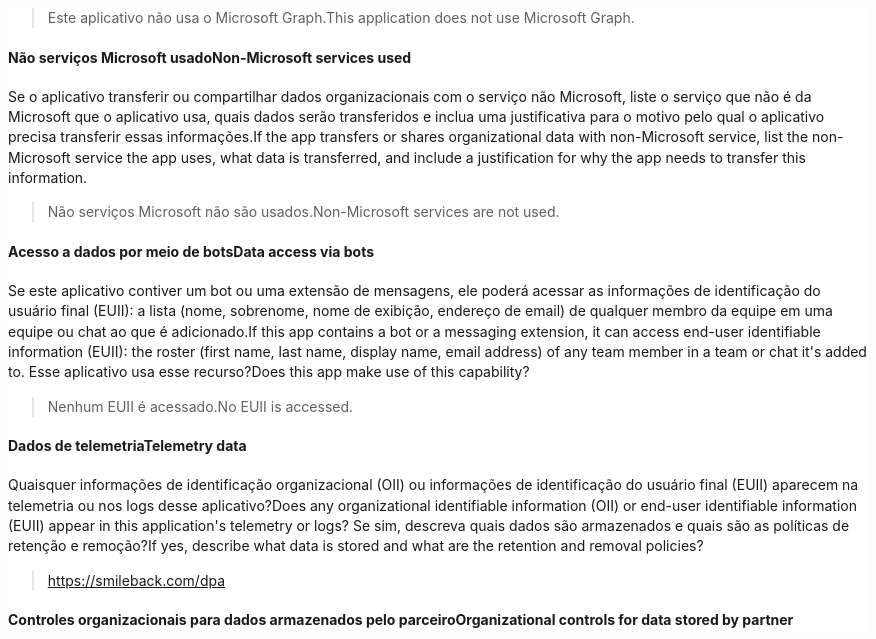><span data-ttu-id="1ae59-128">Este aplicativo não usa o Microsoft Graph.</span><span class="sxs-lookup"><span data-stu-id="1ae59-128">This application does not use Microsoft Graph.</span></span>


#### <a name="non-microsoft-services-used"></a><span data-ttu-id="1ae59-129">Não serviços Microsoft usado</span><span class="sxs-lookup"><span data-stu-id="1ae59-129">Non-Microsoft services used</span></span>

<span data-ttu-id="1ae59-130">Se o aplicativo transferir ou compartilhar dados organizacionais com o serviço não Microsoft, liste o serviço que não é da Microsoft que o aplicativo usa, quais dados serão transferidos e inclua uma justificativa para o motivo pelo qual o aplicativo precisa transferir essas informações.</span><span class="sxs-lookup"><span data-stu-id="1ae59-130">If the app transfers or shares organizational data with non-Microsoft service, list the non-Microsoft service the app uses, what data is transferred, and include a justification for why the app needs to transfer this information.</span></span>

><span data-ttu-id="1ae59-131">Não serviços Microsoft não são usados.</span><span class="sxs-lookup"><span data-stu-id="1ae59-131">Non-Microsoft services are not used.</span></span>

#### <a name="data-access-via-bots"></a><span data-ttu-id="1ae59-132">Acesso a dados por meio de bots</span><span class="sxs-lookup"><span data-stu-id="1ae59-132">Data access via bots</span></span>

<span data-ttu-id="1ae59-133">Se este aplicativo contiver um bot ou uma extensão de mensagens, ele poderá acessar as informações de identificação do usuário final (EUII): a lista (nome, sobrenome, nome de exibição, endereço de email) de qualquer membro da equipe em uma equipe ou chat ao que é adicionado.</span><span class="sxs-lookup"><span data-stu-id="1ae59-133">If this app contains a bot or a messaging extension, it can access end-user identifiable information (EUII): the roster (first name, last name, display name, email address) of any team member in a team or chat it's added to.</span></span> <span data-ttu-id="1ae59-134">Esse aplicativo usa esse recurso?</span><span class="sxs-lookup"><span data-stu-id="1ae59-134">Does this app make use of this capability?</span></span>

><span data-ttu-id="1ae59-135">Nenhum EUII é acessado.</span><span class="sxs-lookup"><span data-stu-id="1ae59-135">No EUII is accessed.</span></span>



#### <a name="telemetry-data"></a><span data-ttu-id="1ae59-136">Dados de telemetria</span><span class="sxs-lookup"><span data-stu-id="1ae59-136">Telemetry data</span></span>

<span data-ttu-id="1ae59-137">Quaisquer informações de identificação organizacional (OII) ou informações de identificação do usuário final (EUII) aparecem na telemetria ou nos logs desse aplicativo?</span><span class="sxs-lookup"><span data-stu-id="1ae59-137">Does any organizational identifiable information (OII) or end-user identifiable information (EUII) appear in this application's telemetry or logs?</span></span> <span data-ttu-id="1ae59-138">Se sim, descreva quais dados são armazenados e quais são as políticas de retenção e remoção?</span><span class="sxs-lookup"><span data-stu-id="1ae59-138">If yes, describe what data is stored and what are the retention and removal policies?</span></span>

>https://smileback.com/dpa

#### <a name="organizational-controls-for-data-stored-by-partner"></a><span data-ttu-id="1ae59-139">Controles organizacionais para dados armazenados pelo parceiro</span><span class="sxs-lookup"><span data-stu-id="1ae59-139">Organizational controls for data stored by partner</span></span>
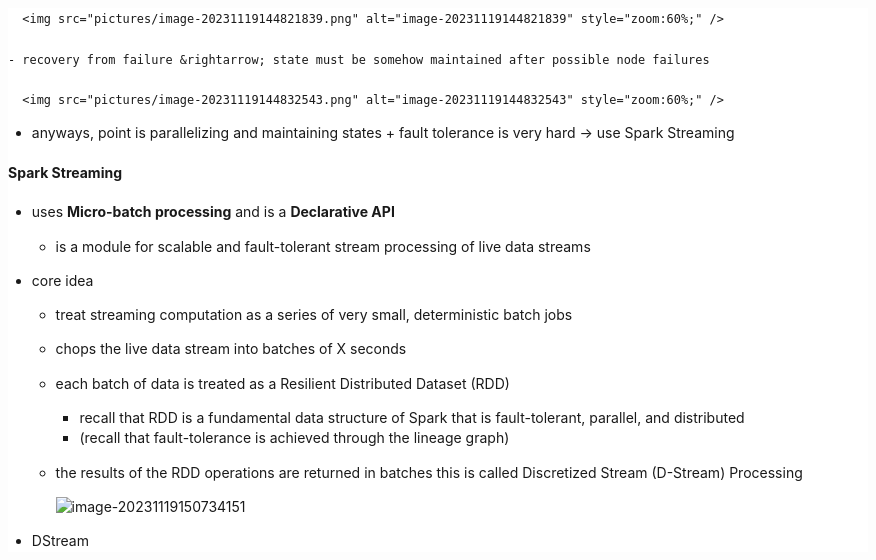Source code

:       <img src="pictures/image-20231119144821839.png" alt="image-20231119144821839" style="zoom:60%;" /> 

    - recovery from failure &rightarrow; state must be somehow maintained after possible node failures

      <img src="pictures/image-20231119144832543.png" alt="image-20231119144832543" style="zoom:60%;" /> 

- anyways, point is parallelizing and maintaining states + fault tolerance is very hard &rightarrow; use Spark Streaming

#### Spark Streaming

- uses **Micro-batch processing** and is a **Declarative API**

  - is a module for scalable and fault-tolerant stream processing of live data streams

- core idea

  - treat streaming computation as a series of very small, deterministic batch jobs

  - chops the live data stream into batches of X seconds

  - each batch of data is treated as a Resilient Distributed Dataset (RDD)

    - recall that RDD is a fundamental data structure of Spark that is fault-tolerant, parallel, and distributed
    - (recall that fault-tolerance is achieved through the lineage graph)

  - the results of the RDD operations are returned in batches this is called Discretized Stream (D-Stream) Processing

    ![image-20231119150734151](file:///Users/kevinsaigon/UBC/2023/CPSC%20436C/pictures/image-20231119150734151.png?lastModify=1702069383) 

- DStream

◇ ◇ ◇ ◇

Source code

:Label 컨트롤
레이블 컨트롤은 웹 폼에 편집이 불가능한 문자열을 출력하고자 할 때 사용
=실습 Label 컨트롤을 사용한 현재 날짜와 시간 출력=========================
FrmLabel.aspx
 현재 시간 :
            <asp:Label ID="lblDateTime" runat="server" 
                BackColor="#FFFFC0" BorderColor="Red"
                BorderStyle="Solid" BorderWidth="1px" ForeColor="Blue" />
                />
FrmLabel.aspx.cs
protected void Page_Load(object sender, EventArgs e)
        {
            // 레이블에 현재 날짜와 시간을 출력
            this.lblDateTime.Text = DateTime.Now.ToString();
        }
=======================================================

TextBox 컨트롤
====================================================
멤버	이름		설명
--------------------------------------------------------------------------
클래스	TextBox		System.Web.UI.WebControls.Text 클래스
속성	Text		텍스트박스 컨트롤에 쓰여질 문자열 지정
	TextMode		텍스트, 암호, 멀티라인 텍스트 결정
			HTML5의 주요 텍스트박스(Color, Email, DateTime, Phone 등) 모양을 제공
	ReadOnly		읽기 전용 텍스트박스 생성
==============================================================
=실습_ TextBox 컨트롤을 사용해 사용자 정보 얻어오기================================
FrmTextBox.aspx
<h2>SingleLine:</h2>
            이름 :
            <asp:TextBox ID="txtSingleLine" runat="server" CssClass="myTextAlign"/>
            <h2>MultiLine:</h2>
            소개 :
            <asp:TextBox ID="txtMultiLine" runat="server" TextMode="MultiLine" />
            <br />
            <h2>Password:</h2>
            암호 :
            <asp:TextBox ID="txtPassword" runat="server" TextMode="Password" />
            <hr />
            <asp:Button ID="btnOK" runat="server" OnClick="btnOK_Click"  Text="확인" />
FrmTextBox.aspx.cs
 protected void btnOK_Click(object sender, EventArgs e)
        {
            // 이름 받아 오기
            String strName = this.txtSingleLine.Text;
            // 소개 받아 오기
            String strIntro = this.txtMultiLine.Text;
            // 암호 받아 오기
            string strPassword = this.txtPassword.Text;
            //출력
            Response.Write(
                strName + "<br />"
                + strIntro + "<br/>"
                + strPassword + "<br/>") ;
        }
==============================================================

◇ ◇ ◇ ◇

> **Directive**: Reproduce the lines of the entries above from the one with "- recovery from" to the one with "- uses **Micro-batch", both included, exactly and without any other line.

> **Result of this task**:
    - recovery from failure &rightarrow; state must be somehow maintained after possible node failures

      <img src="pictures/image-20231119144832543.png" alt="image-20231119144832543" style="zoom:60%;" /> 

- anyways, point is parallelizing and maintaining states + fault tolerance is very hard &rightarrow; use Spark Streaming

#### Spark Streaming

- uses **Micro-batch processing** and is a **Declarative API**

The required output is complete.